Canon’s current president decided to step down even though his departure leaves faltering company behind. His position will be taken by Canon’s 76-year-old chairman and CEO who plans to strengthen the future earnings of the $60 billion Japanese camera and printer maker, says Reuters.
The Japanese company was strongly affected by last year’s floods in Thailand which led to the destruction of a printer plant and several other supply lines. The export industry is the main source of income for the company which makes 80 percent of its revenue overseas.
Based on a recent announcement made by Canon’s spokespersons, the current president, Tuneji Uchida will resign on March 29. Fujio Mitarai will be named president of the company in his place. The latter served as the company’s president between 1995 and 2006. Afterwards, he became the chairman and the CEO of the firm.

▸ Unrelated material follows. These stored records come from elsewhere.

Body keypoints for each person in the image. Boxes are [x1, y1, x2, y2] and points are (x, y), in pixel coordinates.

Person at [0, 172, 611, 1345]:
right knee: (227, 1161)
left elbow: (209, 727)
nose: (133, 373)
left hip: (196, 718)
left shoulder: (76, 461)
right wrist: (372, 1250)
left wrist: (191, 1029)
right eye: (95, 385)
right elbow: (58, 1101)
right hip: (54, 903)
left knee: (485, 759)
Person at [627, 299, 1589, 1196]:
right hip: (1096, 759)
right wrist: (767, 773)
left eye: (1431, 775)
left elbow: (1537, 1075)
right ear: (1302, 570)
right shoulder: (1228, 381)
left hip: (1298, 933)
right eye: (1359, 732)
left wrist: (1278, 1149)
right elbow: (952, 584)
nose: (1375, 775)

Managers told reporters that they have chosen Mitarai because he is already familiar with the management of the company. Moreover, the new president will not make any sudden changes to the already troubled camera producer. Despite this, Naoki Fujiwara, a fund manager at Shinkin Asset Management claims that Canon needs to get ready to handle the business to the next generation.

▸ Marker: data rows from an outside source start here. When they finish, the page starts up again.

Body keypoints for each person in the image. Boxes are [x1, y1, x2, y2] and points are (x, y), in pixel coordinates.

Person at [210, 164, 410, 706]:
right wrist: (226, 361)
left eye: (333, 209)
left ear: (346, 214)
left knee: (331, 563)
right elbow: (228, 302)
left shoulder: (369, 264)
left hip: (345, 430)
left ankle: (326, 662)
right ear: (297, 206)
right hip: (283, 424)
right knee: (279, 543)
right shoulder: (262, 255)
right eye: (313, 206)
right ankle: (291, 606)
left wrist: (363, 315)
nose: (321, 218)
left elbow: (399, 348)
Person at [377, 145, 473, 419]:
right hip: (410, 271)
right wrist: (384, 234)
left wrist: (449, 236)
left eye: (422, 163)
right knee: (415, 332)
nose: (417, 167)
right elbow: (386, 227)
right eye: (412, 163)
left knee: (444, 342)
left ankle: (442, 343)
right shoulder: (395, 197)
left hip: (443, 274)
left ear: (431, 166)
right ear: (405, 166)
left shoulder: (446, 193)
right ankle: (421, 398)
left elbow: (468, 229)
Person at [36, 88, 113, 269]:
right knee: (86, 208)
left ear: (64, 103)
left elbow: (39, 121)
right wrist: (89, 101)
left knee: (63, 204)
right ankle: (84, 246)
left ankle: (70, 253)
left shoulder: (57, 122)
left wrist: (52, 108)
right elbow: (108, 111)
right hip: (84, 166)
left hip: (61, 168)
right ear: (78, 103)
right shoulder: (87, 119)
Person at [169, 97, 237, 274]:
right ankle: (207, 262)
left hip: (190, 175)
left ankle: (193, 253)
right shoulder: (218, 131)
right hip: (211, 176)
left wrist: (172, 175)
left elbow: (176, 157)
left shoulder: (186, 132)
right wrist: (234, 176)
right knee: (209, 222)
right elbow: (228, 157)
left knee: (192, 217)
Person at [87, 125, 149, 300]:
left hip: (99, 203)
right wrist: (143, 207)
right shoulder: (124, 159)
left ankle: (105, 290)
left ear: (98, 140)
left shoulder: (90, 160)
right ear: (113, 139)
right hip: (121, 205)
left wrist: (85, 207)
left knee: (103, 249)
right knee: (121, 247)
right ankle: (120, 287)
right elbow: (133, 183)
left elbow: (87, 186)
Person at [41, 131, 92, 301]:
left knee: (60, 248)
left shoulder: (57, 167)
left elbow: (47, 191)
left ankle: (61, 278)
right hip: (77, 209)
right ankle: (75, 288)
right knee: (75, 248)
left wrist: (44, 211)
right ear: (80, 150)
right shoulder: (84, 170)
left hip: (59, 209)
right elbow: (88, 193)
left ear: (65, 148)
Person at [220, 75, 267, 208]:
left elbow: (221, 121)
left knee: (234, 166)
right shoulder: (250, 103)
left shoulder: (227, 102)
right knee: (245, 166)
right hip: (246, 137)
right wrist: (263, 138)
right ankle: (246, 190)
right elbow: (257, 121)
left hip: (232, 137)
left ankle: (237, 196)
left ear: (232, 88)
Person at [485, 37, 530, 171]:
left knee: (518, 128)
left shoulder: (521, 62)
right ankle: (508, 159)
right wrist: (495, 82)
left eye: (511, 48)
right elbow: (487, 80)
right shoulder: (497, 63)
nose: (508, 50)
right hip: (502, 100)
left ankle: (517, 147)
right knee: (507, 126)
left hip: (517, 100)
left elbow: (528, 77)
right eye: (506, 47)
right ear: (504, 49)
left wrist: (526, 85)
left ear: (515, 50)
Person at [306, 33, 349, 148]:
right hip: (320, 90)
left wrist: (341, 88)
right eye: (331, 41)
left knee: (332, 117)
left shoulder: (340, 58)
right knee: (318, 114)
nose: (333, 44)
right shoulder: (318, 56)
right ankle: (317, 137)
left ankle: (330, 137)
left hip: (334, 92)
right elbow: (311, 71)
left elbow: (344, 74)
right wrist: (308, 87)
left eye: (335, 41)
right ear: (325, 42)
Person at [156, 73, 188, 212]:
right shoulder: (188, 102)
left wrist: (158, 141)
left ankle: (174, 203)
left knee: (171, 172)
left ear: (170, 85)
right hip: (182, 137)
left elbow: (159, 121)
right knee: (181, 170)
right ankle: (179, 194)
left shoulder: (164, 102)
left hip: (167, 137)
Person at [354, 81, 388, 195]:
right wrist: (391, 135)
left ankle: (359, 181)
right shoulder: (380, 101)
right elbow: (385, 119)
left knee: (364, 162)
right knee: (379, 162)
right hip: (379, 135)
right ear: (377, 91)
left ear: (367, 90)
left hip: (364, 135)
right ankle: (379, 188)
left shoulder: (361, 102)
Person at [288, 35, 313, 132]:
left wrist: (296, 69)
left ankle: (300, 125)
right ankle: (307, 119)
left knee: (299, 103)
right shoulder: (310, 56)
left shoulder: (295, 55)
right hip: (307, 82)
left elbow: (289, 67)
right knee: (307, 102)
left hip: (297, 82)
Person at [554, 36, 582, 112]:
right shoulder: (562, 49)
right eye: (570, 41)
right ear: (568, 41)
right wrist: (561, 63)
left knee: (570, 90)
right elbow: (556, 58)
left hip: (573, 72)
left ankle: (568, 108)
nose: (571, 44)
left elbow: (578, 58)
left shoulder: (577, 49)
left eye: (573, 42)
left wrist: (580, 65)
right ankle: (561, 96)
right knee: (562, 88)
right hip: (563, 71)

According to Chief Financial Officer Toshizo Tanaka, the Japanese company would work towards handing over to the next generation during the following next three years. For now, they have chosen one of the company’s veterans because he can offer the stability that Canon needs in order to regain its financial power.

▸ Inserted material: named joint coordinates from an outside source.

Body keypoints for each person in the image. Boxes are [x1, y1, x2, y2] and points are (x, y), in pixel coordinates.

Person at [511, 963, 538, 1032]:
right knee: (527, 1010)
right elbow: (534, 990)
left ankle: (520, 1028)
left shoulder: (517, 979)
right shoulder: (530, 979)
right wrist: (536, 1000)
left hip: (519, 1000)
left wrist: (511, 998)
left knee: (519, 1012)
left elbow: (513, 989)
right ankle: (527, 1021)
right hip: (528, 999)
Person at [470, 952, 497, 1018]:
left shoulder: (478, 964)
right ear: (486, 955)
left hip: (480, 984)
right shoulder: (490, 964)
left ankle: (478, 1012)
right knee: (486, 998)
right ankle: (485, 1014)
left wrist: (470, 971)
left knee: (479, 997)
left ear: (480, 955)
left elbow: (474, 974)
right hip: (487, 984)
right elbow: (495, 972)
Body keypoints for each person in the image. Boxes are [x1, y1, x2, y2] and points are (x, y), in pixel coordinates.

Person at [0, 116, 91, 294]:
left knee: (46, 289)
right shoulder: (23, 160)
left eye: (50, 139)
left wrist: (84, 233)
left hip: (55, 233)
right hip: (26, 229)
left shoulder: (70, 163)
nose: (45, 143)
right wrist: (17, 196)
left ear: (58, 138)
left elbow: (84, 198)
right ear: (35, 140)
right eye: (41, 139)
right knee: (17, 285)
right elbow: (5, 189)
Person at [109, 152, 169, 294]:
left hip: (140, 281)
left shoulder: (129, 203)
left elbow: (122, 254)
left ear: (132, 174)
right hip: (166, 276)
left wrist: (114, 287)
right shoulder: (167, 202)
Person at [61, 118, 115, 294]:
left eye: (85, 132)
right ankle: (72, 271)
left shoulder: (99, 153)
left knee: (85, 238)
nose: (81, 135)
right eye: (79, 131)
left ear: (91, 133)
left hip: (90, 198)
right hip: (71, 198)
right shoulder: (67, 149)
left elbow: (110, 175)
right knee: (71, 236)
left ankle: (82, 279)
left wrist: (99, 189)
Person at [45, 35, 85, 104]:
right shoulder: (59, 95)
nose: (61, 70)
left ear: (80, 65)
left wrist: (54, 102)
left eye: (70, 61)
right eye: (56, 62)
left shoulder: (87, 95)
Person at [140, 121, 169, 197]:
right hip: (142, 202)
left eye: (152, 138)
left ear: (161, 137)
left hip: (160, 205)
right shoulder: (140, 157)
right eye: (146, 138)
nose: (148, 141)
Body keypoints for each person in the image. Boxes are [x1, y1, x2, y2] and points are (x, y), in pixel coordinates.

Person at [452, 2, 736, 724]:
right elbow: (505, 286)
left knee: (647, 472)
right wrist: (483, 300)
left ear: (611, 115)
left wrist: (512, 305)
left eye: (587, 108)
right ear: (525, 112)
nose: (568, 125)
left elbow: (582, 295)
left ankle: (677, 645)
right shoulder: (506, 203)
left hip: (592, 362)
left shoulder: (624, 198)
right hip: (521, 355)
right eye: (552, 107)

Mitarai was forced to step down from Canon’s presidency in 2006 because he was appointed head of Japan’s biggest business lobby, Nippon Keidanren. Even so, he continued to play an important part in the management of the camera and printer manufacturer.
Canon forecasts a rise in 2012 earnings; however, the profit remains unchanged because of the impact of exchange rates. The competition is also very strong as Canon is threatened by powerful camera makers like Nikon and Sony. The Japanese company announced that they plan to sell 22 million compact cameras and 9.2 million interchangeable lens cameras this year, up from last year’s 18.7 million and 7.2 million.